Contrary to some, 2:4a does not form part of our passage, for, apart from the use of the Toledoth heading (referred to above) indicating that it belongs to it's following verses, it is also unbreakably a part of a commonly used chiasmic pattern (a-b-c / c-b-a) in 4b.  Thus the passage completes with 2:3 – the appointment of the Sabbath!
 
Our passage has a beautiful geometrical symmetry which should enthral us, yet without having to prejudice our exegesis. The double refrain of "tohu" and "vohu" (1:2), unformed and empty, is progressively changed, by specific acts of God within a double triad of days, each being completed by a double work (the third and sixth days), into the formed and the filled!
 
 
Paul Beauchamp points out another layer in the masterly design in which the fourth day (being the centre of the seven days, and the first of the second triad) brings the luminaries into view, which thus calls back to the light of the first day and points forward to the seventh day in showing the heralds (signs) of sabbaths and holy festivals. He also notes that the total number of words for Days 1 to 4 is 207 and for Days 5 and 6 is 206; thus the fourth day is central to the creative work of the six days also.
 
leaf
We may also note another layer of design. The groupings of words in this passage are significantly in multiples of seven; that sign, which, by its use as the completing sabbath, comes to represent fullness or completeness.
1:
1-2
7 x   3 words
1:
3-31
7 x 59 words
2:
1-3
7 x   5 words
Unfortunately, Prof. Henri Blocher (a French Baptist), runs to an extreme in his appreciation of this majestic hymnic design and declares: "chronology has no place here".
 
 
Even the obviously figurative form of the book of Revelation with its refrain of sevens is declared as given to show "what must soon take place" (Rev.1:1). Surely, Genesis with its clearly historical characters and incidents is far more reasonably history.
 
 
Blocher, following Renckens, sees the marvellous structure of this passage simply as a literary device, an "anthropomorphic figure" from a suspected ancient Mesopotamian seven-day week, to present us with "the logic of creation" and for Israel "a theology of the sabbath". To prove this Blocher carefully shows the alleged inadequacies of other views (grouped as Concordist, Reconstructionist, and Literal) and then presents his view as the Literary interpretation. Sadly, Blocher seems overly awed by what he calls the "studies of thousands of research scientists" concerning real prehistory and in his view we are left in effect with a creation passage (as a reasonable myth) that is written simply to motivate sabbath observance and an appreciation of God's "logic" in creation, but without giving any real account of the origin of all things; surely the greatest act of God, apart from the atonement of Christ.
 
 
His answer that the Decalogue's basing of sabbath observance on the historical fact of a creation-week (as in Ex.20:11) is simply not to be taken literally is unbelievably weak. He states that the genre and style of the Genesis prologue are strong grounds for a non-literal literary or "artistic" interpretation. However, Kitchen, eminently qualified to speak on literary styles in the Ancient Near East, points out that poetical literary style (such as the Karnak stelae in Egypt) does not show that a passage is any less real history.
 
 
To summarize, the question may be approached as whether we are to understand the "days" of the creation-week as a chronology (solar-day or age-day) or not (that is, literary, revelatory, liturgic or polemic). Eminent Christian scholars are found on both sides of the argument. On the age-day side, Derek Kidner comments on the chronology of the days that it –
"seems over-subtle to adopt a view of the passage which discounts one of the primary impressions it makes on the ordinary reader".

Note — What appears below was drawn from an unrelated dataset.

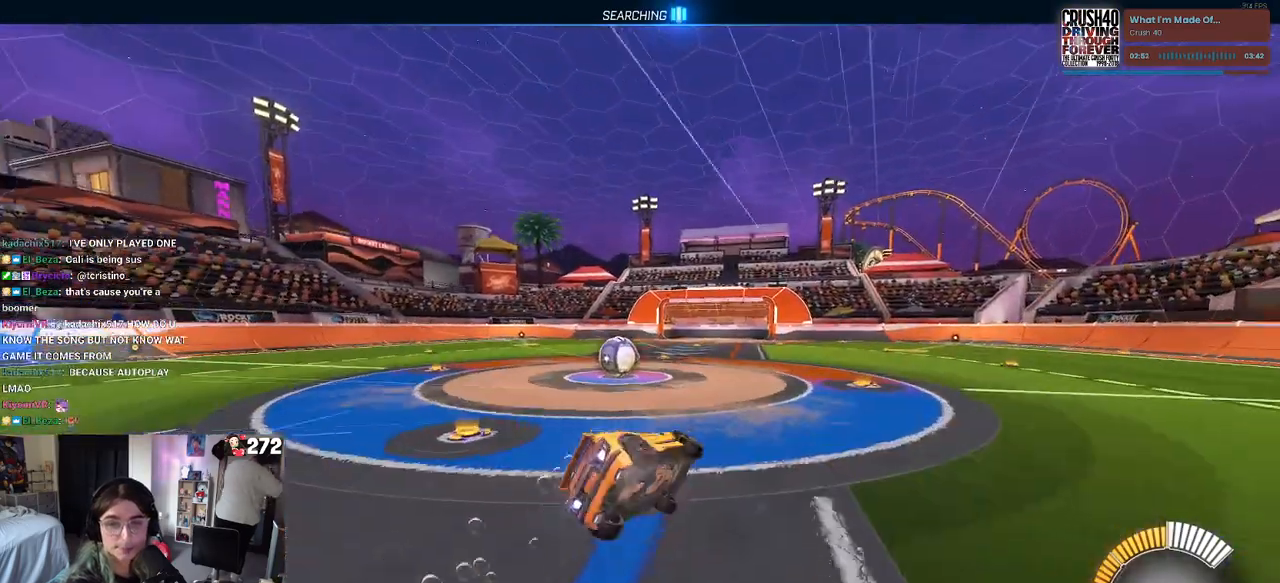
{"buttons": ["SQUARE"], "left_stick": "down-right", "right_stick": "center", "events": [[83, "left_stick", "down-left"], [133, "R1", "up"], [183, "left_stick", "down"], [317, "left_stick", "down-right"]]}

He adopts a "concordist" position, which is really a modified literalism inasmuch as the days are understood to reflect stages in the real process of prehistory.
Age-day hypothesis
 
Augustine understood all creation as instantaneous and the days as all being a repeat of day one; perhaps this reflects more than a remnant of his pre-conversion neo-platonism. Our difficulties today are even more so the result of our own cultural world-view through the developments of scientific research; which is as always not nearly complete.
 
 
It is sad that in preoccupation with reconciliation of this Scripture passage with cultural perceptions of human origins, its fundamental message is completely missed – the presentation of God Himself as the role-model for human behaviour:
"Six days you shall labour, and do all your work... For in six days the LORD made sky and land, the sea, and all that is in them...".
Exodus 20:9-11.
 
Perhaps there is no easy answer to the problems of a chronology of origins but the comment of Dr Robert Jastrow, founder-director of NASA's Goddard Institute of Space Studies and a self-confessed agnostic, with reference to the "Big Bang" (ultimate origin or 'Singularity') is interesting –
 
 
"For the scientist who has lived by his faith in the power of reason, the story [of scientific research into cosmogenesis] ends like a bad dream. He has scaled the mountains of ignorance; he is about to conquer the highest peak;
as he pulls himself over the final rock,  he is greeted by a band of theologians who have been sitting there for centuries."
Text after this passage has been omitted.